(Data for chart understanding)
= Beginning of Section =

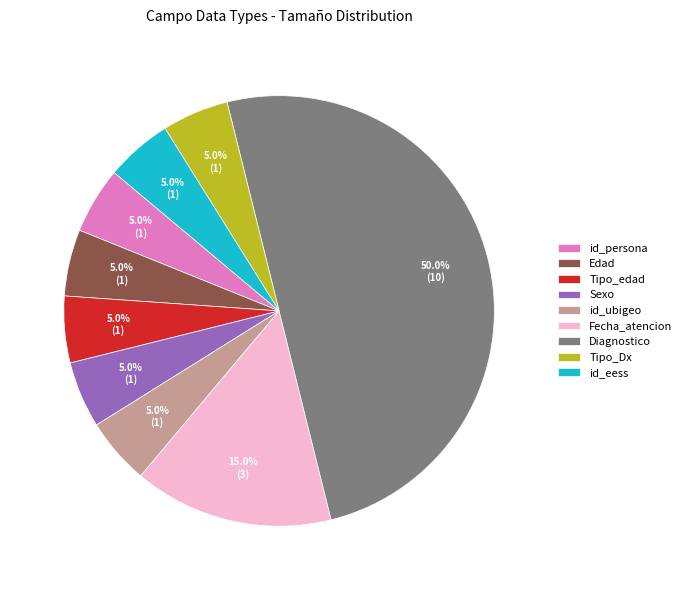

True or false: Tipo_edad accounts for 5% of the total.

True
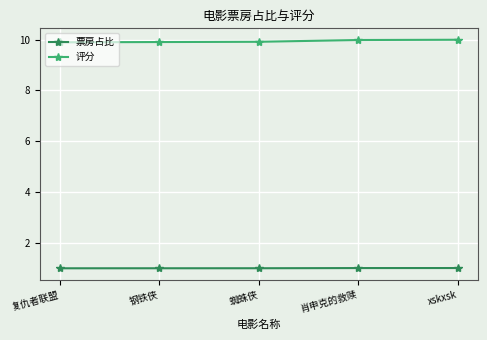

True or false: 票房占比 and 评分 cross at least once.

False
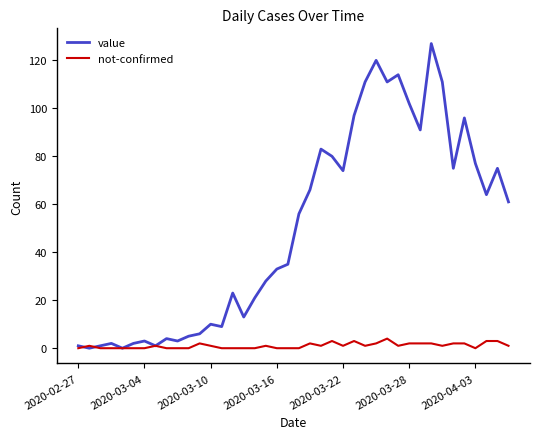

List the series in order of their overall mean, highest first.

value, not-confirmed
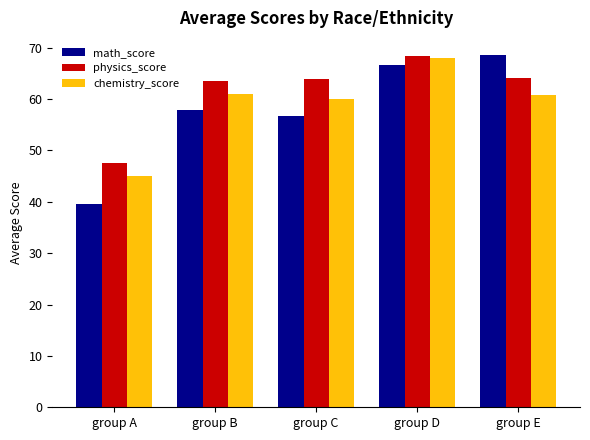

Count the number of categories in the chart.

5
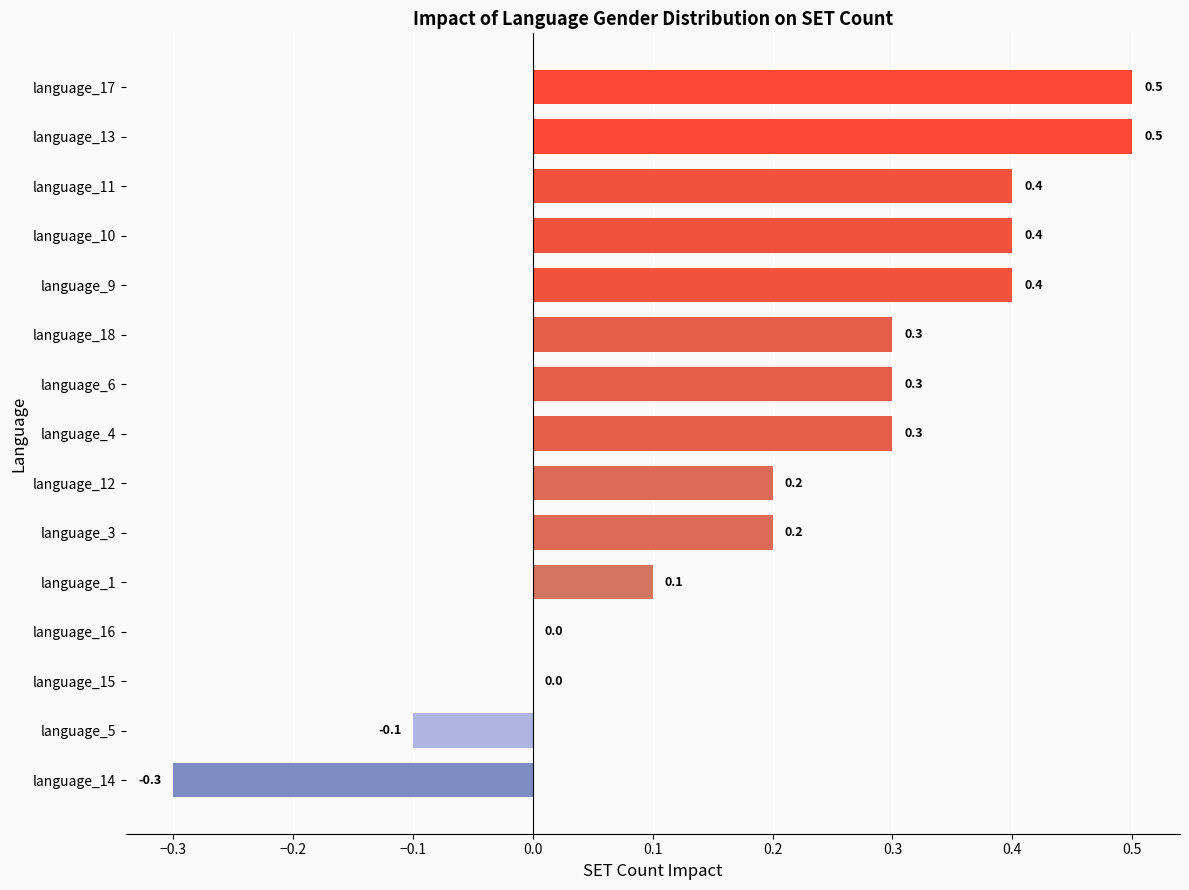

How many distinct data groups are displayed?

1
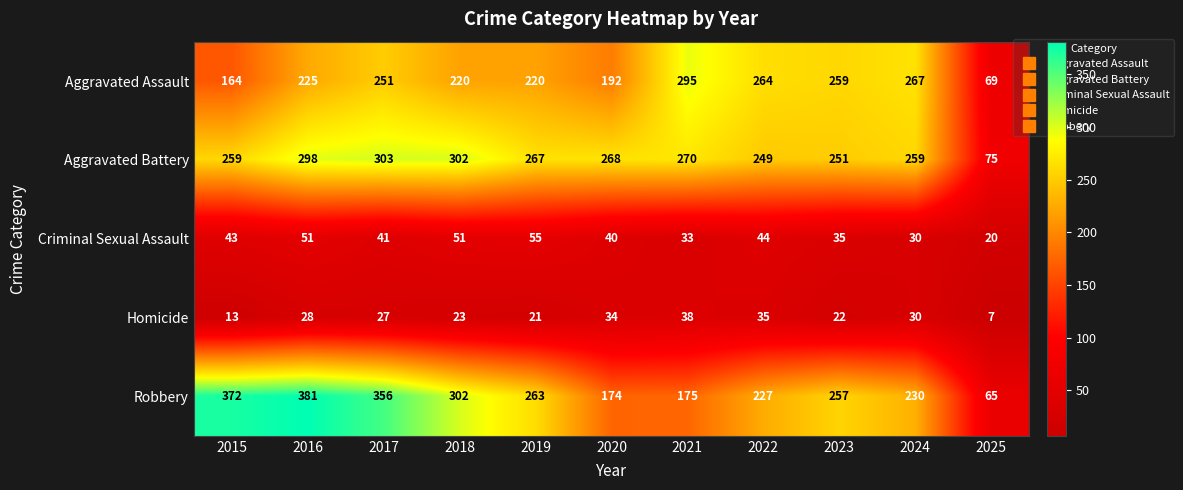

At which category does the chart reach its peak across all series?

2016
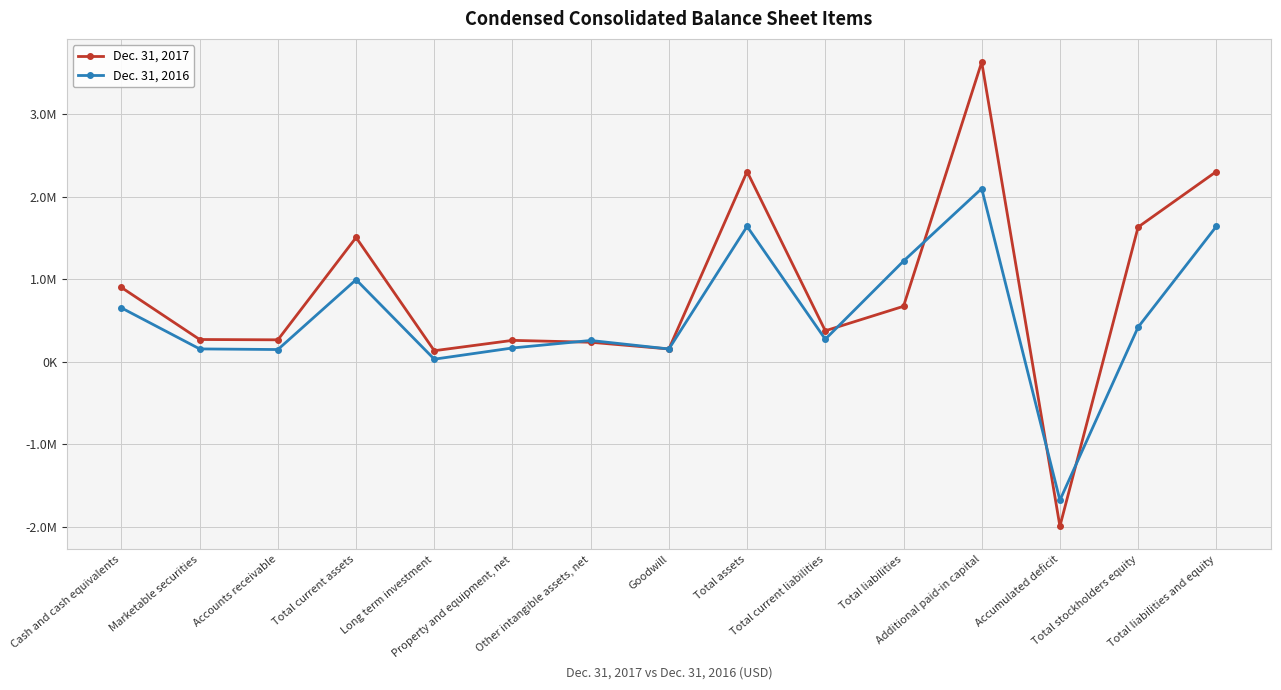

The Dec. 31, 2017 series shows 236901 at Other intangible assets, net. True or false?

True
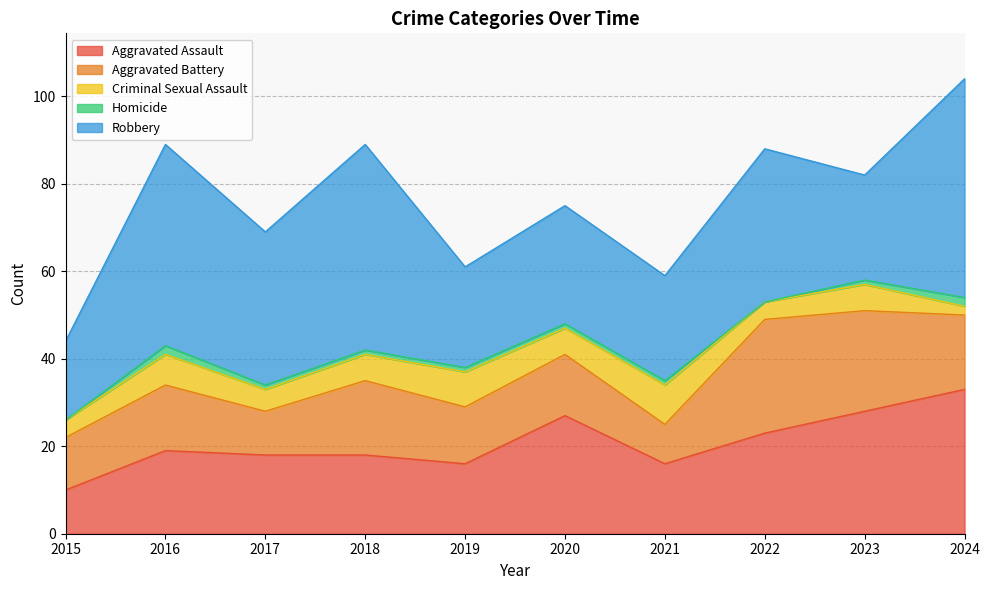

At 2020, list the series in order from largest to smallest.

Aggravated Assault, Robbery, Aggravated Battery, Criminal Sexual Assault, Homicide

= End of Section =

◆ **Task to complete**: Reproduce all of the data above verbatim, leaving out the pictures.

◆ **Expected output**:
True or false: Tipo_edad accounts for 5% of the total.

True

True or false: 票房占比 and 评分 cross at least once.

False

List the series in order of their overall mean, highest first.

value, not-confirmed

Count the number of categories in the chart.

5

How many distinct data groups are displayed?

1

At which category does the chart reach its peak across all series?

2016

The Dec. 31, 2017 series shows 236901 at Other intangible assets, net. True or false?

True

At 2020, list the series in order from largest to smallest.

Aggravated Assault, Robbery, Aggravated Battery, Criminal Sexual Assault, Homicide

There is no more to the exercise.